_Work to be completed:_ Exclude the pictures and retype the entries as written.

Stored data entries
━━━━━━━━━━

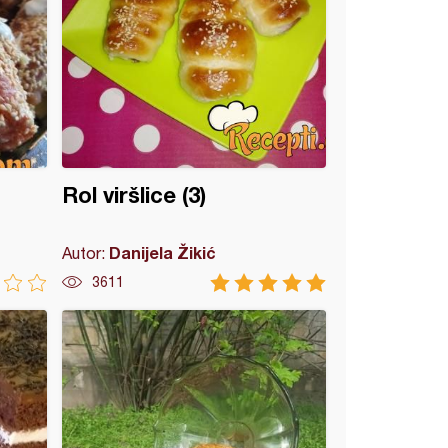
Rol viršlice (3)
Danijela Žikić
Autor:
3611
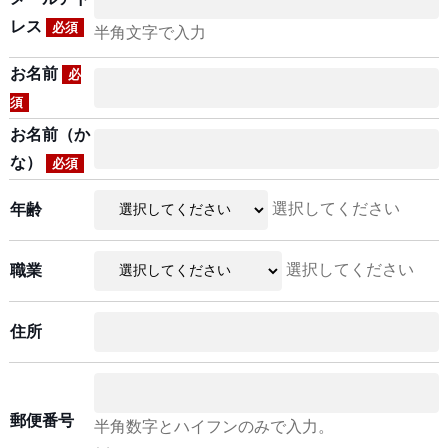
レス
必須
半角文字で入力
お名前
必
須
お名前（か
な）
必須
選択してください
年齢
選択してください
職業
住所
郵便番号
半角数字とハイフンのみで入力。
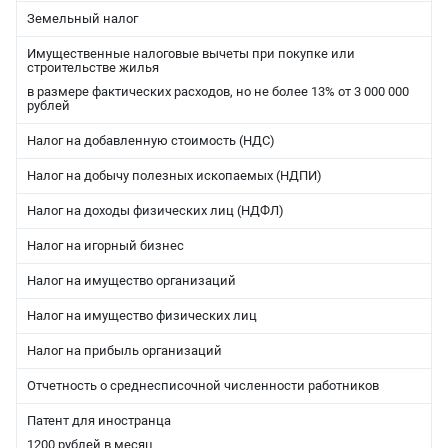
Земельный налог
Имущественные налоговые вычеты при покупке или
строительстве жилья
в размере фактических расходов, но не более 13% от 3 000 000
рублей
Налог на добавленную стоимость (НДС)
Налог на добычу полезных ископаемых (НДПИ)
Налог на доходы физических лиц (НДФЛ)
Налог на игорный бизнес
Налог на имущество организаций
Налог на имущество физических лиц
Налог на прибыль организаций
Отчетность о среднесписочной численности работников
Патент для иностранца
1200 рублей в месяц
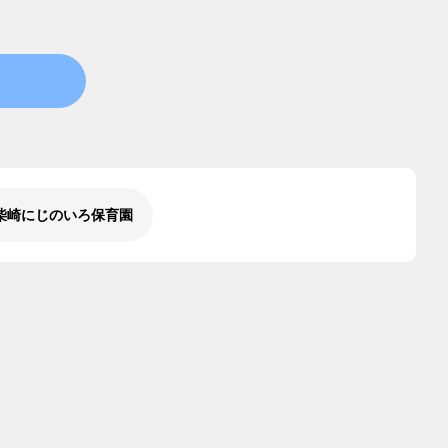
柴崎にじのいろ保育園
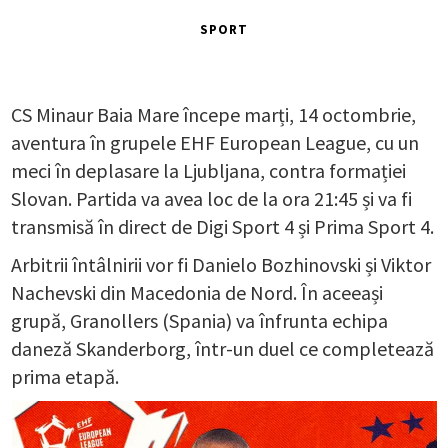
SPORT
CS Minaur Baia Mare începe marți, 14 octombrie,
aventura în grupele EHF European League, cu un
meci în deplasare la Ljubljana, contra formației
Slovan. Partida va avea loc de la ora 21:45 și va fi
transmisă în direct de Digi Sport 4 și Prima Sport 4.
Arbitrii întâlnirii vor fi Danielo Bozhinovski și Viktor
Nachevski din Macedonia de Nord. În aceeași
grupă, Granollers (Spania) va înfrunta echipa
daneză Skanderborg, într-un duel ce completează
prima etapă.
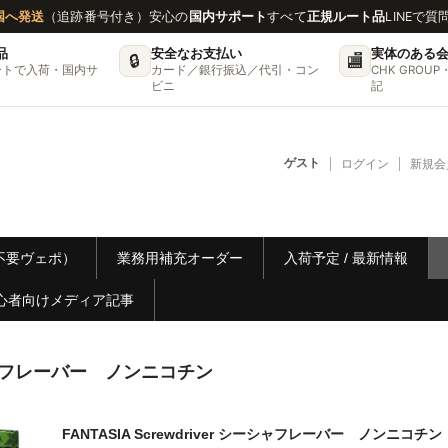
国へ発送
（追跡番号付き）
安心の
国内サポート
すべて
正規ルート品
LINEで質
品
安全なお支払い
実体のある
🔒
🏬
ートで入荷・国内サ
カード／銀行振込／代引・コン
CHK GRO
ビニ
記
ゲスト
ログイン
新規会
リー不要ヴェポ）
業務用補充オーダー
入荷予定 / 最新情報
心者向けメディア記事
 シーシャフレーバー ノンニコチン
FANTASIA Screwdriver シーシャフレーバー ノンニコチン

━━━━━━━━━━

_Worked solution:_
Rol viršlice (3)
Danijela Žikić
Autor:
3611
レス
必須
半角文字で入力
お名前
必
須
お名前（か
な）
必須
選択してください
年齢
選択してください
職業
住所
郵便番号
半角数字とハイフンのみで入力。
Земельный налог
Имущественные налоговые вычеты при покупке или
строительстве жилья
в размере фактических расходов, но не более 13% от 3 000 000
рублей
Налог на добавленную стоимость (НДС)
Налог на добычу полезных ископаемых (НДПИ)
Налог на доходы физических лиц (НДФЛ)
Налог на игорный бизнес
Налог на имущество организаций
Налог на имущество физических лиц
Налог на прибыль организаций
Отчетность о среднесписочной численности работников
Патент для иностранца
1200 рублей в месяц
柴崎にじのいろ保育園
SPORT
CS Minaur Baia Mare începe marți, 14 octombrie,
aventura în grupele EHF European League, cu un
meci în deplasare la Ljubljana, contra formației
Slovan. Partida va avea loc de la ora 21:45 și va fi
transmisă în direct de Digi Sport 4 și Prima Sport 4.
Arbitrii întâlnirii vor fi Danielo Bozhinovski și Viktor
Nachevski din Macedonia de Nord. În aceeași
grupă, Granollers (Spania) va înfrunta echipa
daneză Skanderborg, într-un duel ce completează
prima etapă.
国へ発送
（追跡番号付き）
安心の
国内サポート
すべて
正規ルート品
LINEで質
品
安全なお支払い
実体のある
🔒
🏬
ートで入荷・国内サ
カード／銀行振込／代引・コン
CHK GRO
ビニ
記
ゲスト
ログイン
新規会
リー不要ヴェポ）
業務用補充オーダー
入荷予定 / 最新情報
心者向けメディア記事
 シーシャフレーバー ノンニコチン
FANTASIA Screwdriver シーシャフレーバー ノンニコチン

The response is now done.